MATERIAL SHOWN Block Start

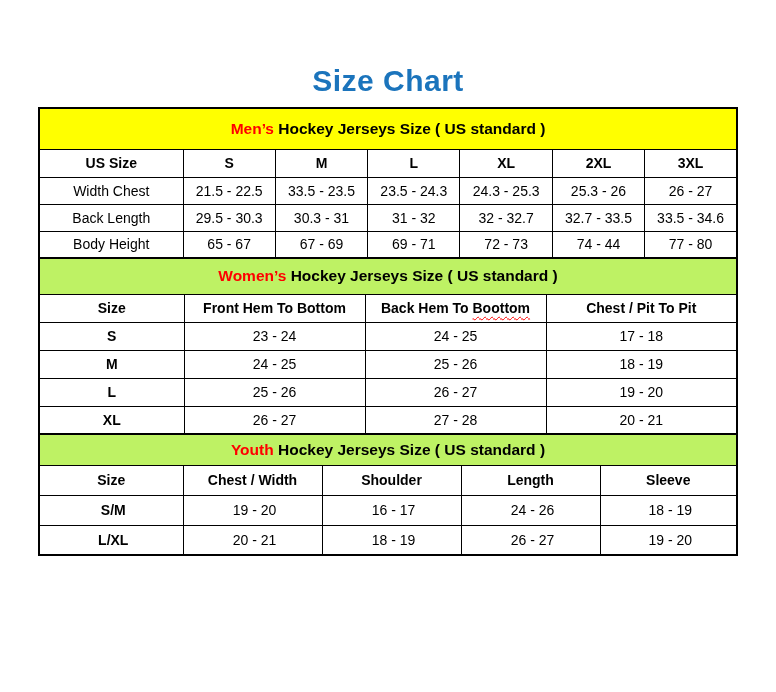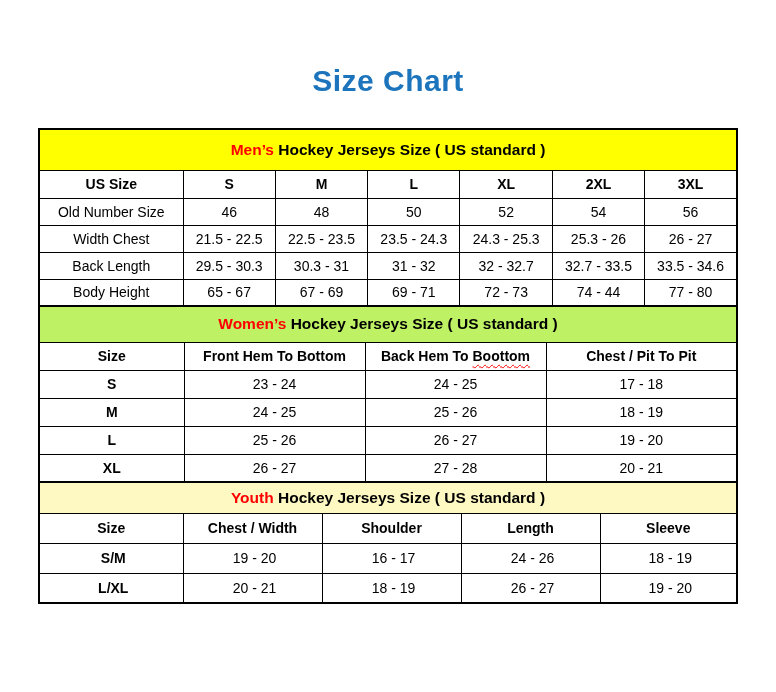--- a/index.html
+++ b/index.html
@@ -18,7 +18,7 @@
     padding-top: 62px;
   }
   .page-title {
-    margin: 0 0 28px 0;
+    margin: 0 0 7px 0;
     text-align: center;
     font-size: 30px;
     line-height: 38px;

MATERIAL SHOWN Block End

Set down each entry again exactly as written. Pictures stay out.

--- a/index.html
+++ b/index.html
@@ -18,7 +18,7 @@
     padding-top: 62px;
   }
   .page-title {
-    margin: 0 0 28px 0;
+    margin: 0 0 7px 0;
     text-align: center;
     font-size: 30px;
     line-height: 38px;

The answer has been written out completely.